Engorgement et mastite : que faire pour les soulager

Engorgement et mastite : que faire pour les soulager

Tu sens tes seins durs comme de la pierre, chauds, douloureux au moindre frôlement. Ou pire : tu as de la fièvre, des frissons, et tu te demandes si tu vas pouvoir continuer à allaiter. L'engorgement et la mastite font partie des raisons les plus fréquentes d'arrêt précoce de l'allaitement. Pourtant, avec les bons réflexes, la plupart des situations se résolvent.

Engorgement ou mastite : ce n'est pas la même chose

L'engorgement survient quand le lait s'accumule dans le sein sans être suffisamment évacué. C'est fréquent dans les premiers jours après l'accouchement, quand la montée de lait dépasse encore la demande du bébé. Les deux seins sont souvent touchés en même temps, tendus, lourds, parfois brillants. Il n'y a pas de fièvre, ou une légère élévation passagère.

La mastite, c'est différent. Il s'agit d'une inflammation du tissu mammaire, souvent liée à un engorgement mal résolu ou à une crevasse qui a permis l'entrée de bactéries [1]. Un seul sein est généralement atteint. La zone est rouge, chaude, douloureuse, et la fièvre dépasse les 38,5°C. Tu peux te sentir épuisée, comme grippée. Ce n'est pas dans ta tête : ton corps se bat contre une inflammation réelle.

La confusion entre les deux est compréhensible, mais elle change la prise en charge. Un engorgement se gère seul dans la grande majorité des cas. Une mastite peut nécessiter des antibiotiques si elle ne régresse pas en 24 heures [2].

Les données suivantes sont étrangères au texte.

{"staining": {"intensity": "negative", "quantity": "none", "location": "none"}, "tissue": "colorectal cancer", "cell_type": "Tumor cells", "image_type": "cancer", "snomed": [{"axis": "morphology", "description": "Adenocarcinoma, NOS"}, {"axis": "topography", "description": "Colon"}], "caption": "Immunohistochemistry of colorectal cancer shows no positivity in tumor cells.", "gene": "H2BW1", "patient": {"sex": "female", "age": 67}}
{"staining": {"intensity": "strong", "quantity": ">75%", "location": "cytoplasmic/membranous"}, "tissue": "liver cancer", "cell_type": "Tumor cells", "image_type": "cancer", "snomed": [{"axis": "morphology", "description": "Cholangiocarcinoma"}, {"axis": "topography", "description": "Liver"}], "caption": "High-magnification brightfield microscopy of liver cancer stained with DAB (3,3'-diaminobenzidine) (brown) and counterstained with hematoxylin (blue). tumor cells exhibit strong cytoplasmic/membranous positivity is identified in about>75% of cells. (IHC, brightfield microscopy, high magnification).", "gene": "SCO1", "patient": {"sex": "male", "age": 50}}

Ce qu'il faut faire (et ce qu'il vaut mieux éviter)

Dans les deux cas, le premier réflexe est contre-intuitif : continuer à allaiter, ou à tirer son lait. Vider régulièrement le sein reste le moyen le plus efficace de faire baisser la pression et de relancer la circulation du lait. Beaucoup de femmes ont peur que le lait soit "mauvais" en cas de mastite. Il ne l'est pas. Le bébé peut téter sans danger.

Côté soulagement immédiat : une compresse chaude avant la tétée aide le lait à s'écouler, une compresse froide après réduit l'inflammation et la douleur. Un massage doux de la zone dure, en direction du mamelon pendant la tétée, peut aider à débloquer un canal obstrué. Ce que tu veux éviter : les soutiens-gorge trop serrés, les longues pauses entre les tétées, et attendre trop longtemps avant de consulter si la fièvre persiste.

Si tu remarques que tes engorgements sont fréquents, que tu peines à réguler ta production, cela vaut la peine de regarder de plus près comment ton alimentation influence ta lactation. Ce n'est pas le seul levier, mais ça compte.

Soutenir ton corps pendant cette période

Une mastite, même légère, épuise. Ton système immunitaire est mobilisé, tu dors mal, et tu continues quand même à allaiter plusieurs fois par nuit. Ce n'est pas le moment de faire des économies sur ta récupération.

Les Oméga-3 ont montré un intérêt documenté dans la modulation de la réponse inflammatoire [3], ce qui peut être pertinent pendant un épisode de mastite ou pour limiter les récidives. Ils passent aussi dans le lait maternel, avec des bénéfices pour le développement du bébé.

Si tu dois prendre des antibiotiques, pense à soutenir ta flore intestinale en parallèle. Et si l'allaitement te semble compromis après un épisode difficile, sache qu'il est possible de relancer sa lactation même après une pause forcée.

Consulte ta sage-femme ou ton médecin sans attendre si la fièvre dépasse 38,5°C depuis plus de 24 heures, si une zone du sein devient fluctuante (signe possible d'abcès), ou si tu te sens vraiment mal. L'allaitement mérite d'être soutenu, pas souffert.

[1] Amir LH, "Mastitis in lactating women: physiology or pathology?", Breastfeeding Review, 2014.
[2] Academy of Breastfeeding Medicine, "Clinical Protocol #36: The Mastitis Spectrum", Breastfeeding Medicine, 2022.
[3] Calder PC, "Omega-3 fatty acids and inflammatory processes", Nutrients, 2017.